The usability of health information technologies (IT) is a key component to their safe effective use. This report introduces problems that surface due to poor design of health IT systems, summarizes expert opinion on the role of system usability in patient safety, and describes an approach to monitor and improve the safety of health IT by engaging multistakeholder collaboration.
Campione J, Famolaro T. Jt Comm J Qual Patient Saf. 2018;44:23-32.

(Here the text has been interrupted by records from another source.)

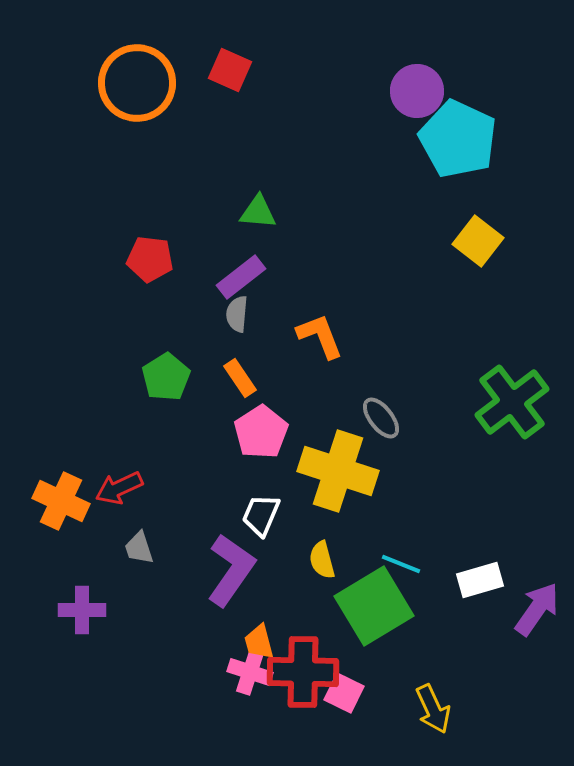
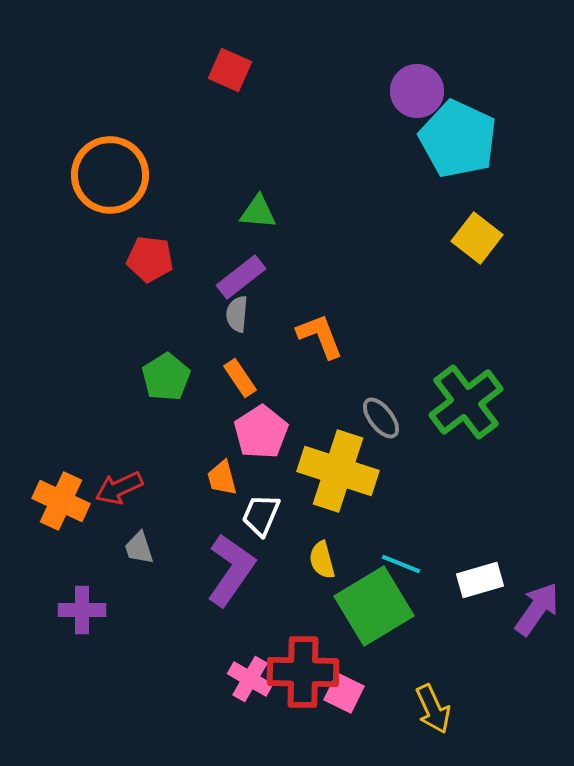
orange circle: moved 27 px left, 92 px down
yellow square: moved 1 px left, 3 px up
green cross: moved 46 px left
orange trapezoid: moved 37 px left, 164 px up
pink cross: moved 7 px down; rotated 12 degrees clockwise
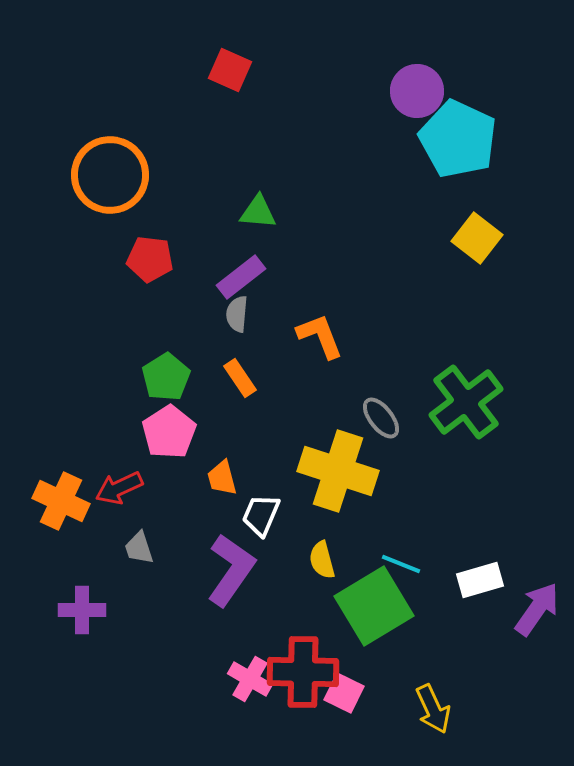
pink pentagon: moved 92 px left
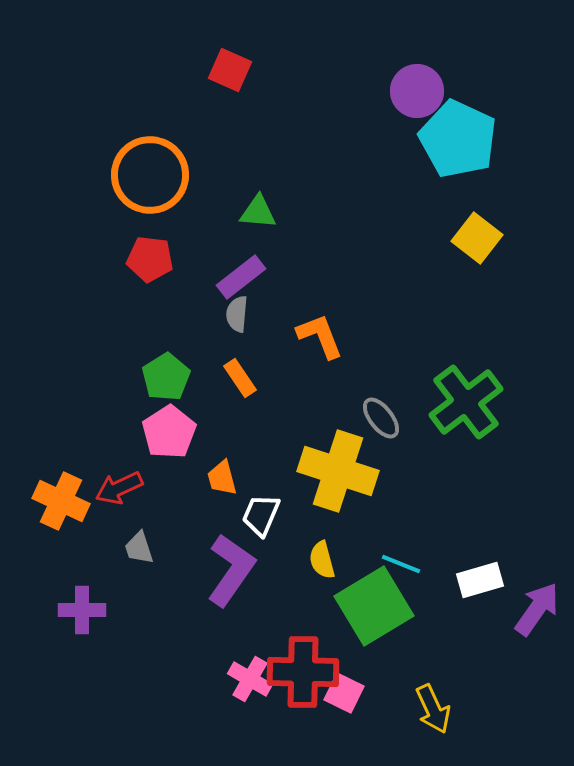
orange circle: moved 40 px right
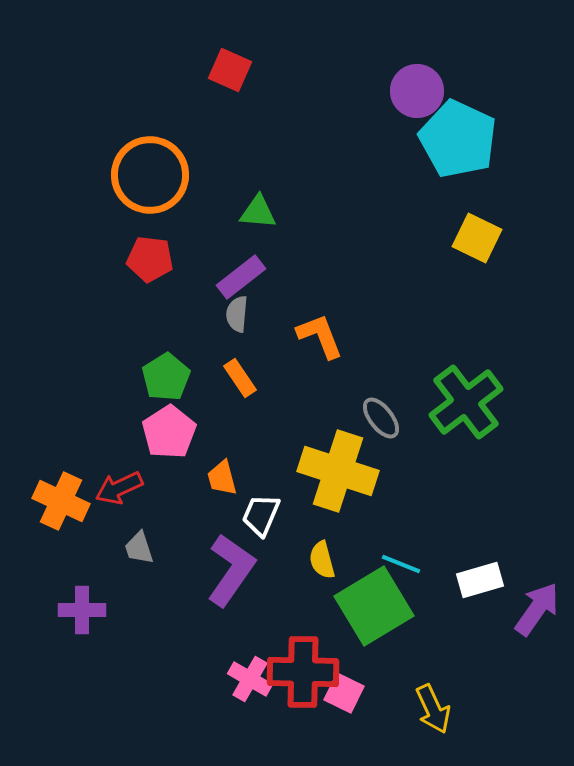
yellow square: rotated 12 degrees counterclockwise
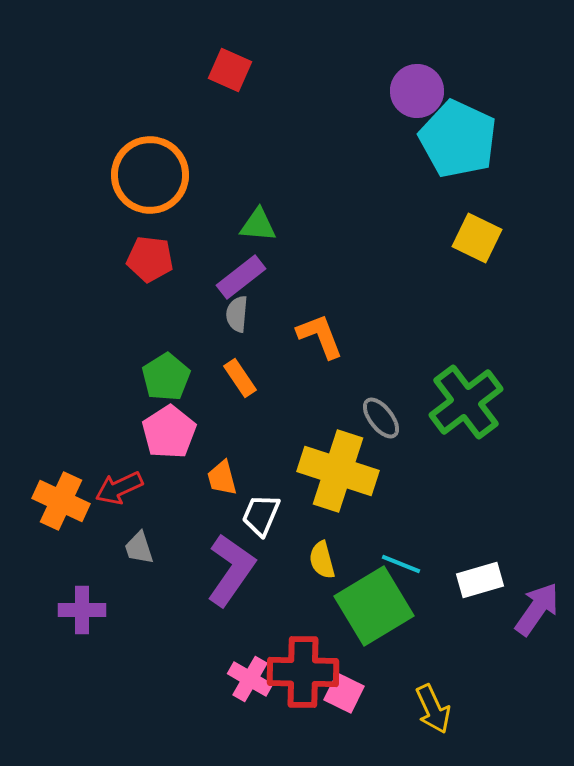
green triangle: moved 13 px down
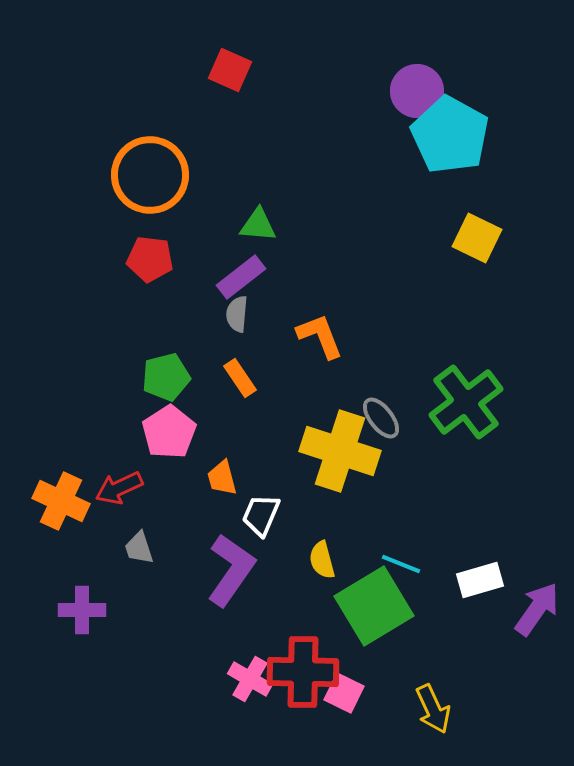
cyan pentagon: moved 8 px left, 4 px up; rotated 4 degrees clockwise
green pentagon: rotated 18 degrees clockwise
yellow cross: moved 2 px right, 20 px up
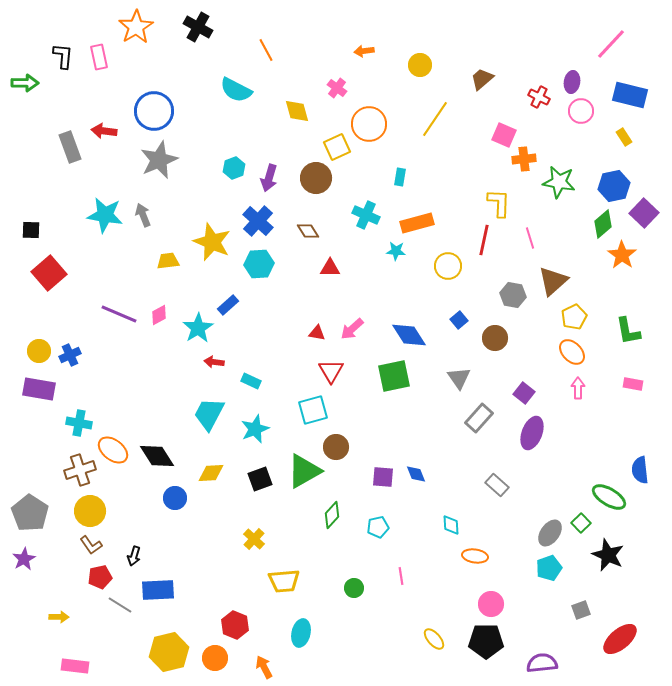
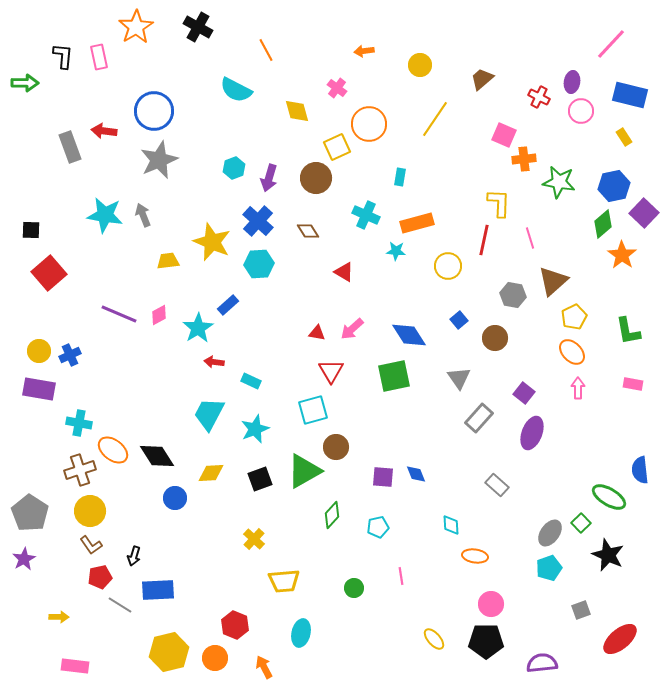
red triangle at (330, 268): moved 14 px right, 4 px down; rotated 30 degrees clockwise
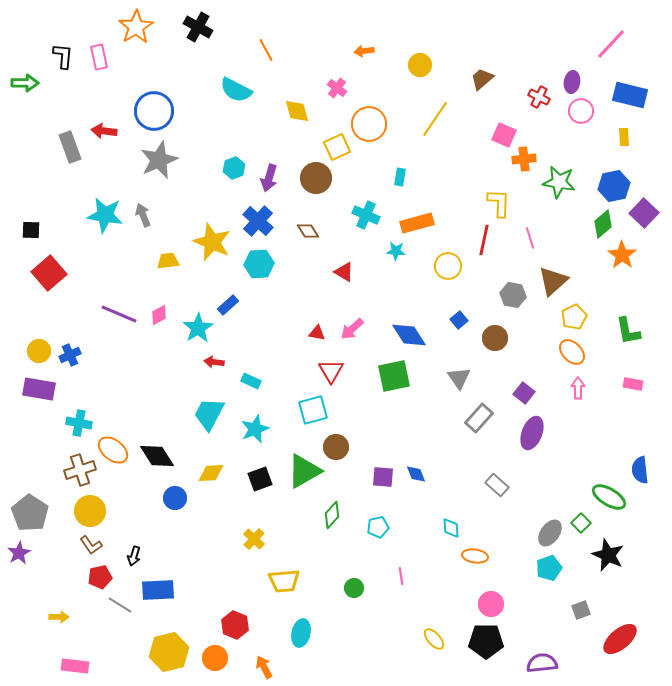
yellow rectangle at (624, 137): rotated 30 degrees clockwise
cyan diamond at (451, 525): moved 3 px down
purple star at (24, 559): moved 5 px left, 6 px up
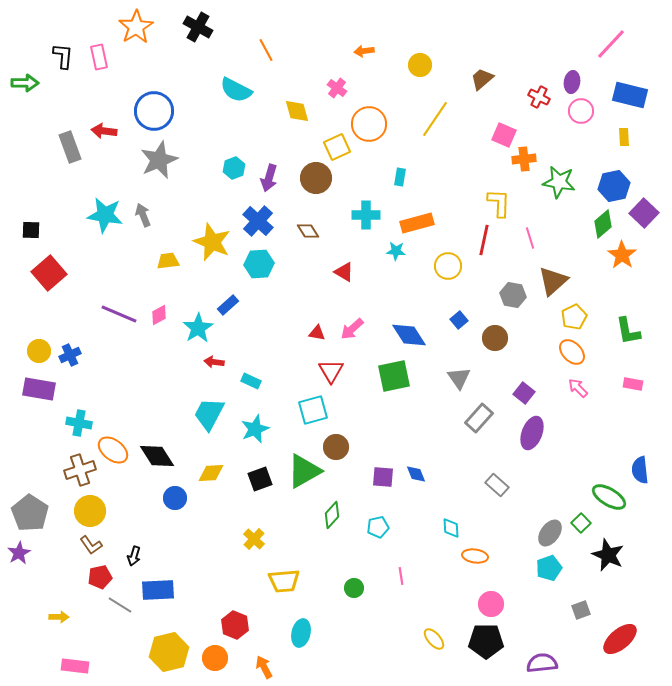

Measuring hospital safety culture is considered a best practice supported by both the Agency for Healthcare Research and Quality (AHRQ) and the Leapfrog Group. Although the data linking positive safety culture to patient outcomes is inconclusive, establishing a strong culture of safety is considered essential to patient safety. Researchers analyzed AHRQ Survey on Patient Safety Culture data submitted by 536 hospitals from 2007 through 2014 and identified 6 large (> 400 beds) hospitals demonstrating significant improvement over time. They then conducted interviews with quality leaders from those institutions. Qualitative analysis of interview transcripts revealed common best practices across those hospitals, including systematic safety culture measurement, widespread communication of results, both leadership and frontline engagement in improvement efforts, and implementation of patient safety initiatives. A PSNet perspective discussed how to improve safety culture.